You are viewing a plain text version of this content. The canonical link for it is here.
Posted to dev@spamassassin.apache.org by bu...@bugzilla.spamassassin.org on 2005/07/20 20:58:25 UTC

[Bug 4493] New: add pre-tokenize text munge to learner

http://bugzilla.spamassassin.org/show_bug.cgi?id=4493

           Summary: add pre-tokenize text munge to learner
           Product: Spamassassin
           Version: 3.0.4
          Platform: All
        OS/Version: All
            Status: NEW
          Severity: enhancement
          Priority: P2
         Component: Learner
        AssignedTo: dev@spamassassin.apache.org
        ReportedBy: dharris@drh.net


I setup spamassassin with a site-wide bayes database. Users are reporting their 
own spam, and after being approved by an administrator, that spam is used to 
train the spamassassin bayes database.

Because I have users reporting spam into a global bayes database, I want the 
learner to ignore any e-mail addresses of my users in the learning, because if 
one user happens to report lots of spam, bayes would learn that their address 
means spam. I don't want this.

I have already excluded the To, Cc, Bcc headers using the base_ignore_header 
config, however e-mail addresses show up in my Received header like the 
following and can show up others places too.

Received: from w3.drh.net ([64.21.76.5])
          (envelope-sender <dh...@drh.net>)
          by secondary.scan1.myactv.net (qmail-ldap-1.03) with SMTP
          for <te...@mail.myactv.net>; 20 Jul 2005 18:12:32 -0000

So, I created a patch that applies the below regular expression to any text 
before it tokenized by bayes to wipe out the username:

s/[a-z0-9][a-z0-9\_\.-]{1,48}\@
(myactv.net|mail.myactv.net|mss1.myactv.net)/MYACTVREPLACEDUSERNAME\@myactv.net/
gi;

Because I have multiple MX servers, I also used this regular expression to 
solve the problem described here http://wiki.apache.org/spamassassin/BayesBitMe

s/scan\d.myactv.net/scan1.myactv.net/g;

A configurable way rewrite text before tokenization would be appreciated.

Also note that crm114 (http://crm114.sourceforge.net/) has a feature to do this 
same thing.

Here is my patch to add this feature manually:
http://www.davideous.com/qmail/Mail-SpamAssassin-3.0.4-antietam-bayes-
customizations-040719-just-rewrite.patch



------- You are receiving this mail because: -------
You are the assignee for the bug, or are watching the assignee.

[Bug 4493] add pre-tokenize text munge to learner

Posted by bu...@bugzilla.spamassassin.org.
http://issues.apache.org/SpamAssassin/show_bug.cgi?id=4493


felicity@apache.org changed:

           What    |Removed                     |Added
----------------------------------------------------------------------------
   Target Milestone|Undefined                   |3.2.0




------- Additional Comments From felicity@apache.org  2006-12-31 12:48 -------
It seems like a plugin call in Bayes::tokenize() would solve this.  Then people
could filter out whatever tokens they don't want, or add in new tokens, or whatever.

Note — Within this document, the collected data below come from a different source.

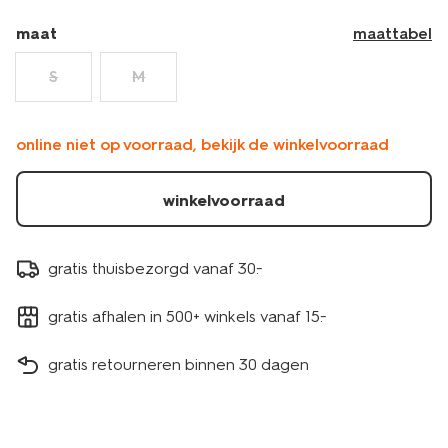
21510234BLACK.html
maat
maattabel
S
M
online niet op voorraad, bekijk de winkelvoorraad
winkelvoorraad
gratis thuisbezorgd vanaf 30.-
gratis afhalen in 500+ winkels vanaf 15.-
gratis retourneren binnen 30 dagen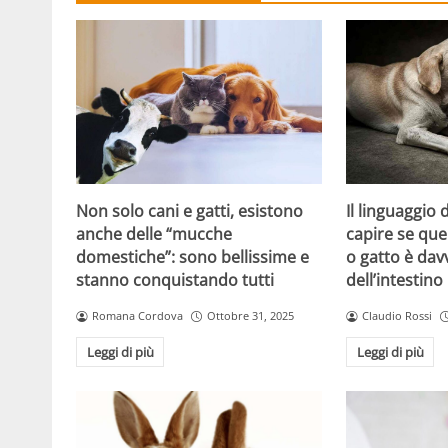
Non solo cani e gatti, esistono
Il linguaggio
anche delle “mucche
capire se que
domestiche”: sono bellissime e
o gatto è dav
stanno conquistando tutti
dell’intestino
Romana Cordova
Ottobre 31, 2025
Claudio Rossi
Leggi di più
Leggi di più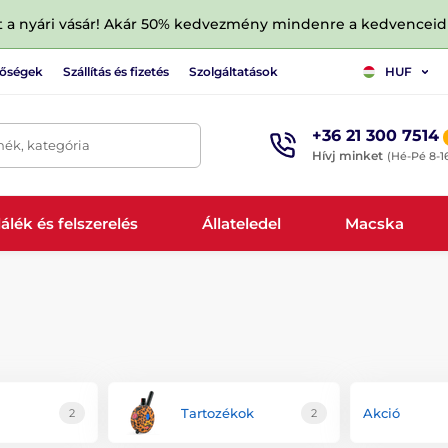
tt a nyári vásár! Akár 50% kedvezmény mindenre a kedvencei
tőségek
Szállítás és fizetés
Szolgáltatások
HUF
+36 21 300 7514
mék, kategória
Hívj minket
(Hé-Pé 8-1
álék és felszerelés
Állateledel
Macska
Tartozékok
Akció
2
2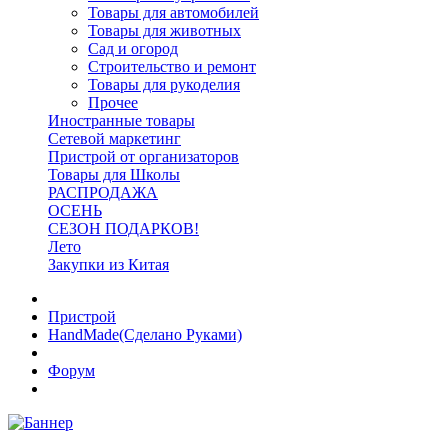
Товары для автомобилей
Товары для животных
Сад и огород
Строительство и ремонт
Товары для рукоделия
Прочее
Иностранные товары
Сетевой маркетинг
Пристрой от организаторов
Товары для Школы
РАСПРОДАЖА
ОСЕНЬ
СЕЗОН ПОДАРКОВ!
Лето
Закупки из Китая
Пристрой
HandMade(Сделано Руками)
Форум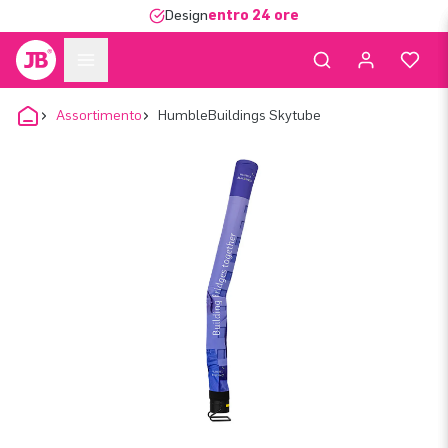
Design
entro 24 ore
Assortimento
HumbleBuildings Skytube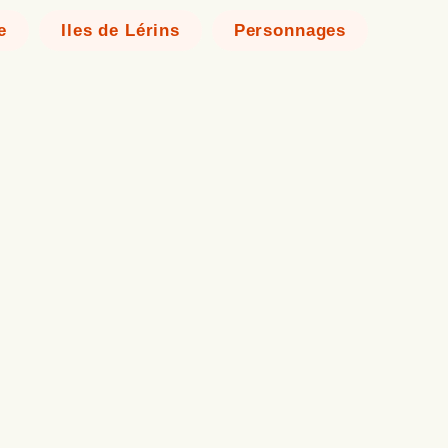
e
Iles de Lérins
Personnages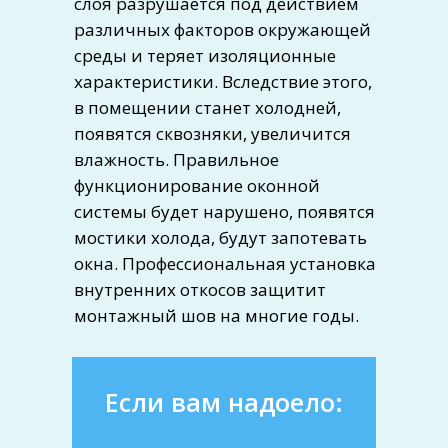
слоя разрушается под действием
различных факторов окружающей
среды и теряет изоляционные
характеристики. Вследствие этого,
в помещении станет холодней,
появятся сквозняки, увеличится
влажность. Правильное
функционирование оконной
системы будет нарушено, появятся
мостики холода, будут запотевать
окна. Профессиональная установка
внутренних откосов защитит
монтажный шов на многие годы.
Если вам надоело: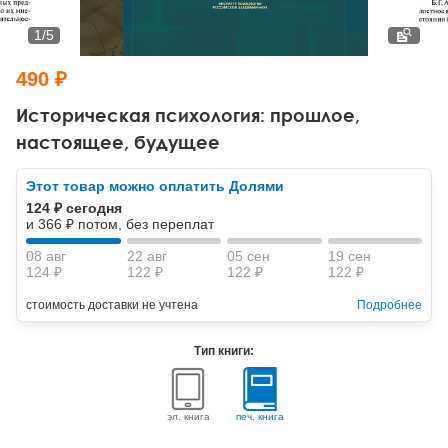
Тревожные расстройства, панические атаки
Психодрама
Психология труда и эргономика
Социальная и организационная психология
1
/
5
Сказкотерапия
Психофизиология
Учебная литература
490 ₽
Другие направления психотерапии
Социальная психология
Классический и юнгианский психоанализ
Историческая психология: прошлое,
настоящее, будущее
Классический, эриксоновский гипноз и НЛП
Этот товар можно оплатить Долями
НЛП
124 ₽ сегодня
и 366 ₽ потом, без переплат
08 авг
22 авг
05 сен
19 сен
124 ₽
122 ₽
122 ₽
122 ₽
стоимость доставки не учтена
Подробнее
Тип книги:
эл. книга
печ. книга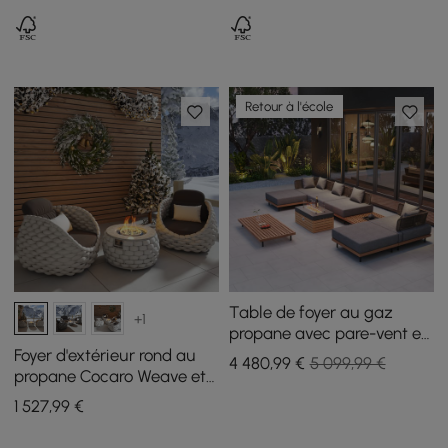
Retour à l'école
Table de foyer au gaz
+1
propane avec pare-vent en
verre et ensemble de
Foyer d'extérieur rond au
4 480
,99
€
5 099,99 €
canapé sectionnel
propane Cocaro Weave et
extérieur gris
2 chaises d'extérieur en
1 527
,99
€
corde textilène tissée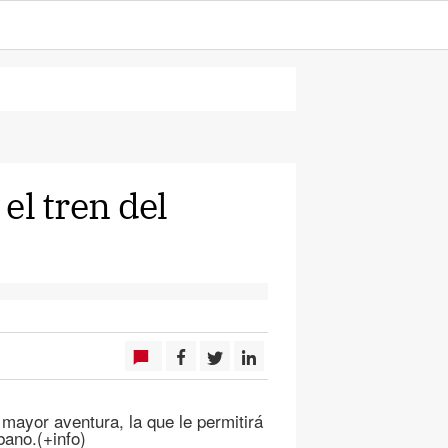
 el tren del
 mayor aventura, la que le permitirá
bano.(+info)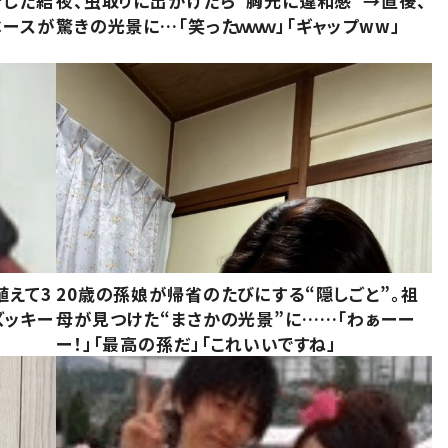
をした結
夜、虫取りに出かけたら“胸元に違和感”→直後、
ベースが
驚きの光景に…「笑ったｗｗｗ」「ギャップww」
植えて3
20歳の孫娘が帰省のたびにする“隠しごと”。祖
ズッキー
母が見つけた“まさかの光景”に……「わぁーー
ー！」「最高の孫だ」「これいいですね」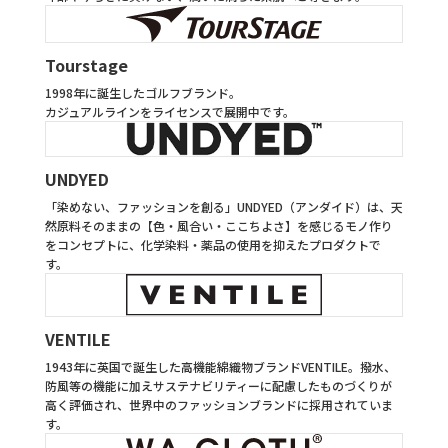
Tourstage
1998年に誕生したゴルフブランド。
カジュアルラインをライセンスで展開中です。
UNDYED
「染めない、ファッションを創る」UNDYED（アンダイド）は、天
然原料そのままの【色・風合い・ここちよさ】を感じるモノ作り
をコンセプトに、化学染料・薬品の使用を抑えたプロダクトで
す。
VENTILE
1943年に英国で誕生した高機能綿織物ブランドVENTILE。撥水、
防風等の機能に加えサステナビリティーに配慮したものづくりが
高く評価され、世界中のファッションブランドに採用されていま
す。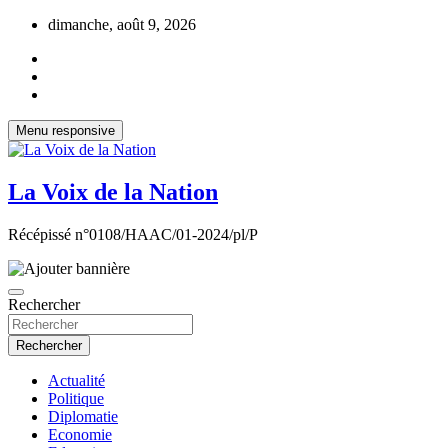
Aller
dimanche, août 9, 2026
au
contenu
Menu responsive
La Voix de la Nation
Récépissé n°0108/HAAC/01-2024/pl/P
Rechercher
Rechercher
Actualité
Politique
Diplomatie
Economie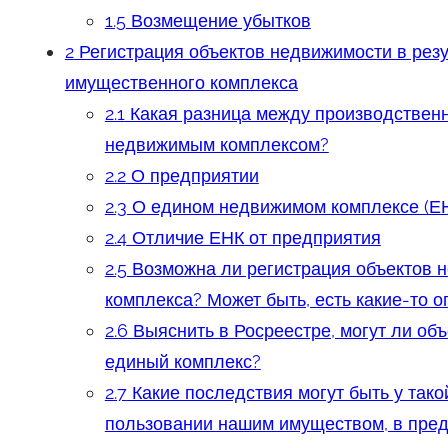
1.5
Возмещение убытков
2
Регистрация объектов недвижимости в резу
имущественного комплекса
2.1
Какая разница между производствен
недвижимым комплексом?
2.2
О предприятии
2.3
О едином недвижимом комплексе (Е
2.4
Отличие ЕНК от предприятия
2.5
Возможна ли регистрация объектов 
комплекса? Может быть, есть какие-то 
2.6
Выяснить в Росреестре, могут ли об
единый комплекс?
2.7
Какие последствия могут быть у тако
пользовании нашим имуществом, в предо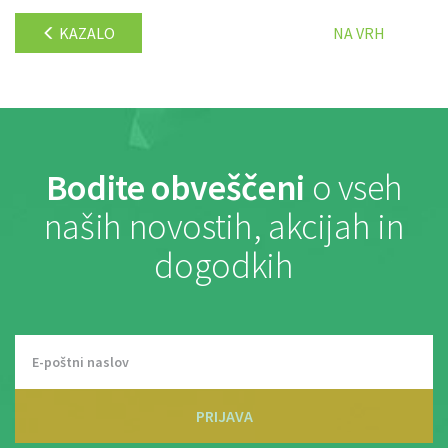
KAZALO
NA VRH
Bodite obveščeni
o vseh
naših novostih, akcijah in
dogodkih
PRIJAVA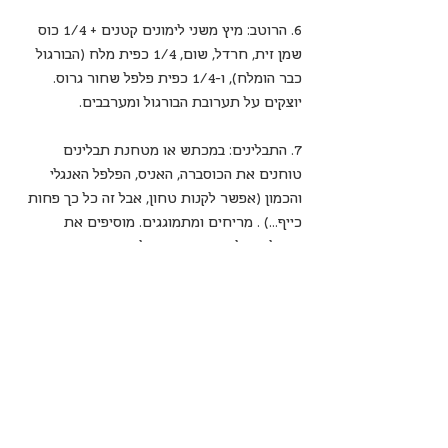
6. הרוטב: מיץ משני לימונים קטנים + 1/4 כוס 
שמן זית, חרדל, שום, 1/4 כפית מלח (הבורגול 
כבר הומלח), ו-1/4 כפית פלפל שחור גרוס. 
יוצקים על תערובת הבורגול ומערבבים. 
7. התבלינים: במכתש או מטחנת תבלינים 
טוחנים את הכוסברה, האניס, הפלפל האנגלי 
והכמון (אפשר לקנות טחון, אבל זה כל כך פחות 
כייף…) . מריחים ומתמוגגים. מוסיפים את 
התבלינים לתערובת הבורגול ומערבבים. עכשיו 
ורק עכשיו טועמים ומתענגים. במידת הצורך 
מתקנים תיבול. 
8. מעבירים לקערה הגשה (ובדרך לא מתאפקים 
וגונבים עוד ביס). טעים, בריא, ארומטי, ואפילו 
טבעוני. מנה מנצחת. 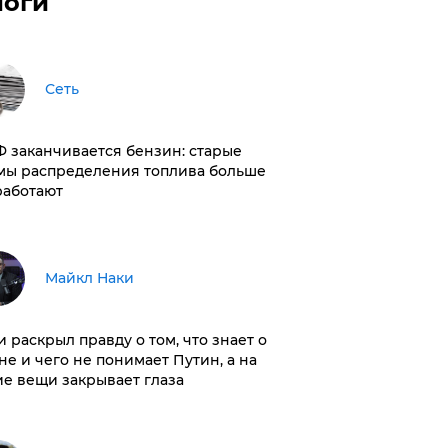
логи
Сеть
РФ заканчивается бензин: старые
мы распределения топлива больше
работают
Майкл Наки
и раскрыл правду о том, что знает о
не и чего не понимает Путин, а на
ие вещи закрывает глаза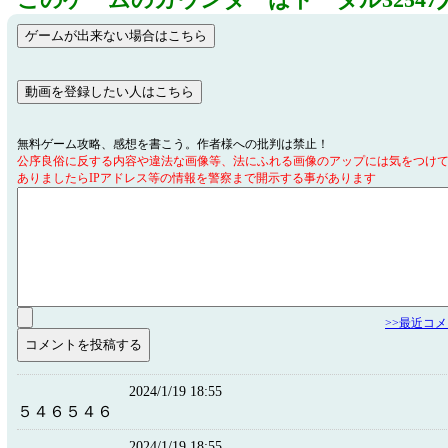
このゲームのカウンターはトータル32547
無料ゲーム攻略、感想を書こう。作者様への批判は禁止！
公序良俗に反する内容や違法な画像等、法にふれる画像のアップには気をつけ
ありましたらIPアドレス等の情報を警察まで開示する事があります
>>最近コ
2024/1/19 18:55
５４６５４６
2024/1/19 18:55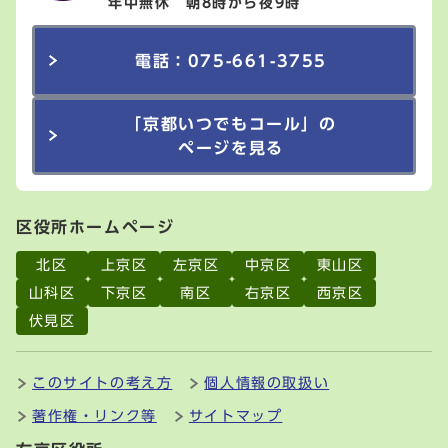
年中無休 朝8時から夜9時
電話：075-661-3755
「京都いつでもコール」の
ページを見る
区役所ホームページ
北区
上京区
左京区
中京区
東山区
山科区
下京区
南区
右京区
西京区
伏見区
このサイトの考え方
個人情報の取扱い
著作権・リンク等
サイトマップ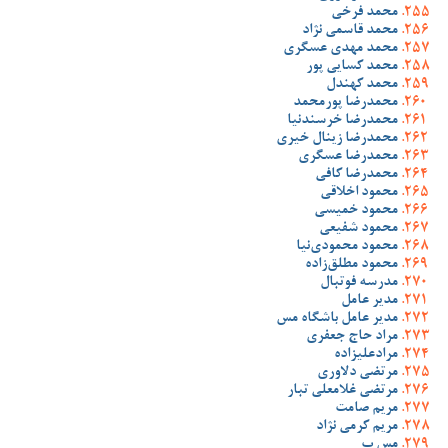
محمد فرخی
محمد قاسمی نژاد
محمد مهدی عسگری
محمد کسایی پور
محمد کهندل
محمدرضا پورمحمد
محمدرضا خرسندنیا
محمدرضا زینال خیری
محمدرضا عسگری
محمدرضا کافی
محمود اخلاقی
محمود خمیسی
محمود شفیعی
محمود محمودی‌نیا
محمود مطلق‌زاده
مدرسه فوتبال
مدیر عامل
مدیر عامل باشگاه مس
مراد حاج جعفری
مرادعلیزاده
مرتضی دلاوری
مرتضی غلامعلی تبار
مریم صامت
مریم کرمی نژاد
مس ب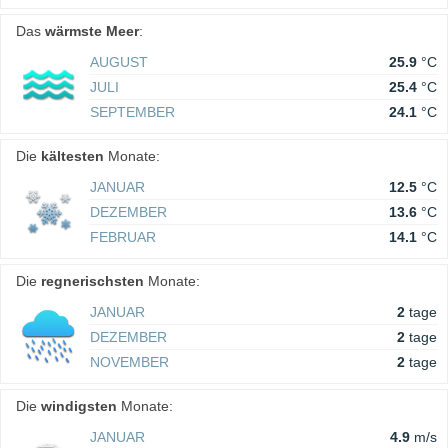
Das
wärmste Meer
:
AUGUST
25.9
°C
JULI
25.4
°C
SEPTEMBER
24.1
°C
Die
kältesten
Monate:
JANUAR
12.5
°C
DEZEMBER
13.6
°C
FEBRUAR
14.1
°C
Die
regnerischsten
Monate:
JANUAR
2
tage
DEZEMBER
2
tage
NOVEMBER
2
tage
Die
windigsten
Monate:
JANUAR
4.9
m/s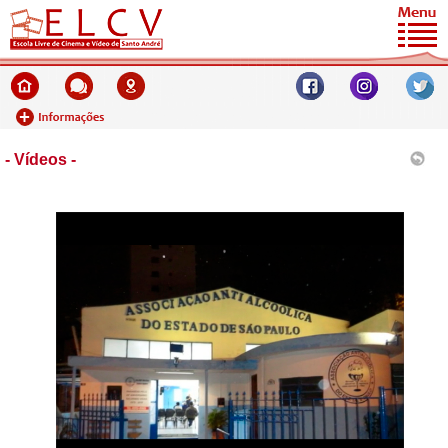
- Vídeos -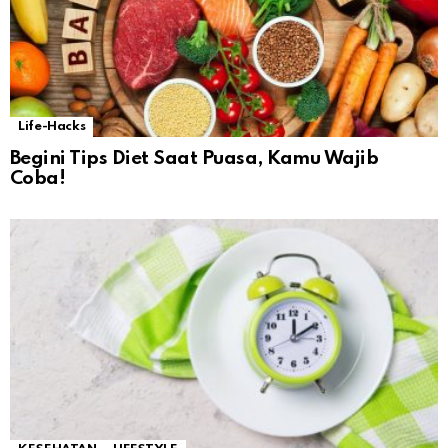
Life-Hacks
Begini Tips Diet Saat Puasa, Kamu Wajib
Coba!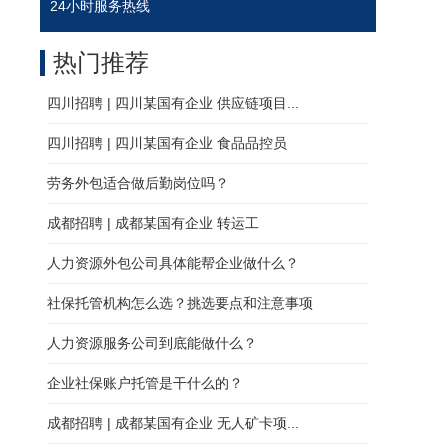
24小时服务热线
热门推荐
四川招聘 | 四川某国有企业 供应链项目...
四川招聘 | 四川某国有企业 食品品控员
劳务外包适合做后勤岗位吗？
成都招聘 | 成都某国有企业 转运工
人力资源外包公司具体能帮企业做什么？
社保托管机构怎么选？挑选要点和注意事项
人力资源服务公司到底能做什么？
企业社保账户托管是干什么的？
成都招聘 | 成都某国有企业 无人矿卡项...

------- You are receiving this mail because: -------
You are the assignee for the bug, or are watching the assignee.

[Bug 4493] RFE: add pre-tokenize text munge to learner

Posted by bu...@bugzilla.spamassassin.org.
http://issues.apache.org/SpamAssassin/show_bug.cgi?id=4493


jm@jmason.org changed:

           What    |Removed                     |Added
----------------------------------------------------------------------------
           Priority|P2                          |P5
            Summary|add pre-tokenize text munge |RFE: add pre-tokenize text
                   |to learner                  |munge to learner




------- Additional Comments From jm@jmason.org  2007-01-14 07:00 -------
seems unlikely to happen in 3.2.0 without a patch



------- You are receiving this mail because: -------
You are the assignee for the bug, or are watching the assignee.

[Bug 4493] RFE: add pre-tokenize text munge to learner

Posted by bu...@bugzilla.spamassassin.org.
http://issues.apache.org/SpamAssassin/show_bug.cgi?id=4493


jm@jmason.org changed:

           What    |Removed                     |Added
----------------------------------------------------------------------------
   Target Milestone|3.2.0                       |3.3.0




------- Additional Comments From jm@jmason.org  2007-02-21 12:05 -------
pushing out to 3.3.0, since I don't think it's a 3.2.0 blocker. shout (or change
the milestone) if you disagree....



------- You are receiving this mail because: -------
You are the assignee for the bug, or are watching the assignee.